The Mai Tai is The Perfect Mirror Cocktail
The Mai Tai enjoys a special place in the history of cocktails in that it has just enough history that it almost can be itemized and specified to a point in time. Yet, none of those original ingredients can be currently obtained, and the actual cocktail that gained world wide fame only loosely resembles what we know of the origins of the Mai Tai.
Thus the Mai Tai is a holy grail that can not be recreated. It's only 4 ingredients, yet each one of them can become a quest to recreate something that does not exist in the modern world. This is the magic of the Mai Tai. It becomes a mirror of the person recreating the drink; what do they think matters? Most efforts have focused on recreating the unavailable 17 year old Wrey & Nephew Jamaican rum, but what orange liquor was used in the "original" Mai Tai? Or for that matter, what lime variety was used for the juice? What exactly was the "rock candy" syrup? I won't even attempt to plumb the depths of what "orgeat" was in the 40's.

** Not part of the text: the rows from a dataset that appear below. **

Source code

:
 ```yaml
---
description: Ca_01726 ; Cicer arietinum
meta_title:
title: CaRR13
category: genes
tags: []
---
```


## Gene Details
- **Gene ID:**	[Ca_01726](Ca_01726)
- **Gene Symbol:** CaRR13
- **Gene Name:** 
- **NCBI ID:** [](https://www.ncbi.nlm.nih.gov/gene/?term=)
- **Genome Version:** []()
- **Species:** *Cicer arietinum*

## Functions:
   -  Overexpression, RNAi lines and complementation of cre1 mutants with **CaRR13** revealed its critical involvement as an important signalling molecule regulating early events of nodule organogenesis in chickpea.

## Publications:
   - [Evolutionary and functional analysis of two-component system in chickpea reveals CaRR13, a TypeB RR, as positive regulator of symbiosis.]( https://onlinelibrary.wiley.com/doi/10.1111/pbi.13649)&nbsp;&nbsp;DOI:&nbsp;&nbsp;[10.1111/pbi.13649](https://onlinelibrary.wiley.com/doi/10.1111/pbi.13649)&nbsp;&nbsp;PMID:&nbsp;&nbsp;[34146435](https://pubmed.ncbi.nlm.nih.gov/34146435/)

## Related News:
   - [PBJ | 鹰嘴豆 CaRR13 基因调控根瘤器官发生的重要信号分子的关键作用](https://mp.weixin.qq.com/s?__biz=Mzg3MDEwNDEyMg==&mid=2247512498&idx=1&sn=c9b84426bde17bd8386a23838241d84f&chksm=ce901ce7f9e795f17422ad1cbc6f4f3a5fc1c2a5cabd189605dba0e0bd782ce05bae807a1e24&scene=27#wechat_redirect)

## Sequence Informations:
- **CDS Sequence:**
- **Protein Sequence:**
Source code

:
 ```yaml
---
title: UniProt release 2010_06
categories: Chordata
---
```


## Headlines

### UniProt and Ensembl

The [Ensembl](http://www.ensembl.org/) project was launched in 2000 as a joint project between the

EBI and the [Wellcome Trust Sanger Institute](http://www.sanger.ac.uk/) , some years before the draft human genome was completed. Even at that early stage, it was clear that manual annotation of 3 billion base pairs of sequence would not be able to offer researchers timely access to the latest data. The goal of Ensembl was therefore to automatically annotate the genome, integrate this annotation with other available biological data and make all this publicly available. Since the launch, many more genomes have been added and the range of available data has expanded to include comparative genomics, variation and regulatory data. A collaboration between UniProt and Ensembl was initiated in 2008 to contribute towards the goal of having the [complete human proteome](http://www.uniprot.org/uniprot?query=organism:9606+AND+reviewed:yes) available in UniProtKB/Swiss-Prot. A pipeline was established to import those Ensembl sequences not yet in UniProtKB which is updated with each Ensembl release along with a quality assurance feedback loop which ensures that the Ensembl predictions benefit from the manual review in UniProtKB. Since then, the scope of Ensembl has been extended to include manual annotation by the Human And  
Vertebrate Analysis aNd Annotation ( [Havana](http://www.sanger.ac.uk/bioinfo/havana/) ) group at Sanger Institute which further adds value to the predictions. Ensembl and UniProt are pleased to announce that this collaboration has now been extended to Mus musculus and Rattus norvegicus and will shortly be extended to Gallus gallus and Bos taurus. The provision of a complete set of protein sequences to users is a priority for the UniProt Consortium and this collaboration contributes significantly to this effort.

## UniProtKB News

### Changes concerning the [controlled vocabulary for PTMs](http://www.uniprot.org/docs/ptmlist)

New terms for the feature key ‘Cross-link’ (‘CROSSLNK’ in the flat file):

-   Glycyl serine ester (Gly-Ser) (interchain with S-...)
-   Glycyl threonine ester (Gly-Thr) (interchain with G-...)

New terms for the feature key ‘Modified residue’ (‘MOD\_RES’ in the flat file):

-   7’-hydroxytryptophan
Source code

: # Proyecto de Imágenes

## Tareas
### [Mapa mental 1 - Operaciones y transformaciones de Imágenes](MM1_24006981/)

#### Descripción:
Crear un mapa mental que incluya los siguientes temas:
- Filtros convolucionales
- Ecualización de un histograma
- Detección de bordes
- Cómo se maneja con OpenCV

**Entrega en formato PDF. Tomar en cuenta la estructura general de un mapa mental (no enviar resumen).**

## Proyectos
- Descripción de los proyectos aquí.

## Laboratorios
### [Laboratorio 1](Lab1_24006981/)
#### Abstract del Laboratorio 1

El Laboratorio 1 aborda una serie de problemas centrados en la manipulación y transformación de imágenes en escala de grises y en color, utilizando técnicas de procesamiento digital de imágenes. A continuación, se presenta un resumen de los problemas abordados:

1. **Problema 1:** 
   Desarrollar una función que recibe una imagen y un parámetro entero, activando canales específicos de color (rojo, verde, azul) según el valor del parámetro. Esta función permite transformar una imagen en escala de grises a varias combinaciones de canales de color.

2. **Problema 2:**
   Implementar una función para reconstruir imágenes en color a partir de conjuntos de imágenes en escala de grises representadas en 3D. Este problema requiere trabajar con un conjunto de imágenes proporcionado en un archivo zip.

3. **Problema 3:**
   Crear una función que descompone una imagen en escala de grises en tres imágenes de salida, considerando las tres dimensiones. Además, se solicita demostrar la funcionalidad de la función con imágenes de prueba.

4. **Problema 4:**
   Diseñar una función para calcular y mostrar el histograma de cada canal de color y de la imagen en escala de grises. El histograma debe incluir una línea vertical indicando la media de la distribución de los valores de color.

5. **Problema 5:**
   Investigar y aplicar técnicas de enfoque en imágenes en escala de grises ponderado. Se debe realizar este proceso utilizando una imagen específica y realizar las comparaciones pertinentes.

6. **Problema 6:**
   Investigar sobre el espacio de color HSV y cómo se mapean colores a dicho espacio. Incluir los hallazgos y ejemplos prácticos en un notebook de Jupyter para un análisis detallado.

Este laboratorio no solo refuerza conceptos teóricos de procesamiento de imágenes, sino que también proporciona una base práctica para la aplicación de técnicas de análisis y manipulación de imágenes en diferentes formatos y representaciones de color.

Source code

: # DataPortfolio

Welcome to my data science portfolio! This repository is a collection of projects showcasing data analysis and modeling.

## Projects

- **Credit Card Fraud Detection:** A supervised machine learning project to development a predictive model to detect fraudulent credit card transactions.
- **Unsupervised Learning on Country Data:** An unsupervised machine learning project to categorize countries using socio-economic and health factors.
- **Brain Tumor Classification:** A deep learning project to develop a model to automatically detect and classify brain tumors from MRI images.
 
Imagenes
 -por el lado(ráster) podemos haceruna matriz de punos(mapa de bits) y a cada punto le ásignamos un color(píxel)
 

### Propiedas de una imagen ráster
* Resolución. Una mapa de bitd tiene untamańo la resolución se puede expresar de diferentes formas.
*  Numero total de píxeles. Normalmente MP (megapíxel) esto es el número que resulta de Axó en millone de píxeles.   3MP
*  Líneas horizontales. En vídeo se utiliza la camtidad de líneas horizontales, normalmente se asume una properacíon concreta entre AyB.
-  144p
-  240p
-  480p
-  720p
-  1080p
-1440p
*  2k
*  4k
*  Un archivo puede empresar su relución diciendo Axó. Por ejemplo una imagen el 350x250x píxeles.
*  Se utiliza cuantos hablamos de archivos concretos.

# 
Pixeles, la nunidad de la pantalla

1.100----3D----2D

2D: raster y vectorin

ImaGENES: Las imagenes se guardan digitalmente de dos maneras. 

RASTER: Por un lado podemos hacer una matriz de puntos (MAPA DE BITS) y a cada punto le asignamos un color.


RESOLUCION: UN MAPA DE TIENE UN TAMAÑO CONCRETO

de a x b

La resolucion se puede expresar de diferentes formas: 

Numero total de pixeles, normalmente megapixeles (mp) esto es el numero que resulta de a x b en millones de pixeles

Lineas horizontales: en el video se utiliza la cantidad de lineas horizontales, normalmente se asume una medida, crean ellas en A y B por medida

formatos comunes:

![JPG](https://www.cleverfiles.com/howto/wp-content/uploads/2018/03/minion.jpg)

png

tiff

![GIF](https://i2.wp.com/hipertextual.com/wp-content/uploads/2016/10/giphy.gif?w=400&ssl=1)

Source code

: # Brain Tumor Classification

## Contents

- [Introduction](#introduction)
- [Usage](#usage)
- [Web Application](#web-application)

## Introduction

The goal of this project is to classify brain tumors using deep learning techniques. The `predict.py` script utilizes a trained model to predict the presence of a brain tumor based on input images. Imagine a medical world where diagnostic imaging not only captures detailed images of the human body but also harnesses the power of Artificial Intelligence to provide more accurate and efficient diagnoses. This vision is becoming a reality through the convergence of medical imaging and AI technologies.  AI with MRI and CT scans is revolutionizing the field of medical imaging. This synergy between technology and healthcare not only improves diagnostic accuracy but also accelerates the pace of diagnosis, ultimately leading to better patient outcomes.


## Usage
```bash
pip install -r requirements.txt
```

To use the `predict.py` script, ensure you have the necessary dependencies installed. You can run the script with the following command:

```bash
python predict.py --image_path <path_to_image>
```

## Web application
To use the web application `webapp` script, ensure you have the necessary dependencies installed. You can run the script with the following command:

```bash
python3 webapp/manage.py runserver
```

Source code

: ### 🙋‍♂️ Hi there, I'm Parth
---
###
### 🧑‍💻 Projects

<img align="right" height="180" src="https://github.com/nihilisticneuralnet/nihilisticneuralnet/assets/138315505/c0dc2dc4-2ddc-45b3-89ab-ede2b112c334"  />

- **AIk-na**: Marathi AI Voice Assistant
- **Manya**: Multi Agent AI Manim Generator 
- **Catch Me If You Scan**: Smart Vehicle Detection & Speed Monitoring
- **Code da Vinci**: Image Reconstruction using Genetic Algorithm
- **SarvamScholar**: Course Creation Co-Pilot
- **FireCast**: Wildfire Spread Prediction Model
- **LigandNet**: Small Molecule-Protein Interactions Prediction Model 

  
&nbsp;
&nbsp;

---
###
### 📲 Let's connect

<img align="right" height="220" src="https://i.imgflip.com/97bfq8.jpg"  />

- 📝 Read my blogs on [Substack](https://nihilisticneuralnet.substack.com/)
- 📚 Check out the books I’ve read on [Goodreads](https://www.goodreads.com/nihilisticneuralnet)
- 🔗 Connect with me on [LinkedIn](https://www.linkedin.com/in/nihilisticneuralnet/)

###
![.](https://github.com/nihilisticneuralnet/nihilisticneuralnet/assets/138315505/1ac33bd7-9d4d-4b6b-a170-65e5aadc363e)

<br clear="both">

This creates a perfect mirror for allowing the mixologist to express their vision of what a Mai Tia is within a limited framework. Much like the limited poetic frameworks of haiku or sonnets, restrictions focus creativity. 400 years after Basho, people are still attempting to recreate his simple formula in completely different languages to describe the natural world. And just like the Mai Tai, we can never completely know the subtleness of 16th Century Japanese. I fully expect that in 400 years, mixologists will be attempting to recreate the Mai Tai in whatever ingredients exist. It might be better, it might be worse, it will likely taste nothing like whatever was served in Oakland in the 40's.
To be honest, I suspect many of the current recreations of the Mai Tai are much better than whatever you think of as the original, but there is no way to know. This is the beauty and wonder of the Mai Tai. It is a mirror in which you express yourself in a common language.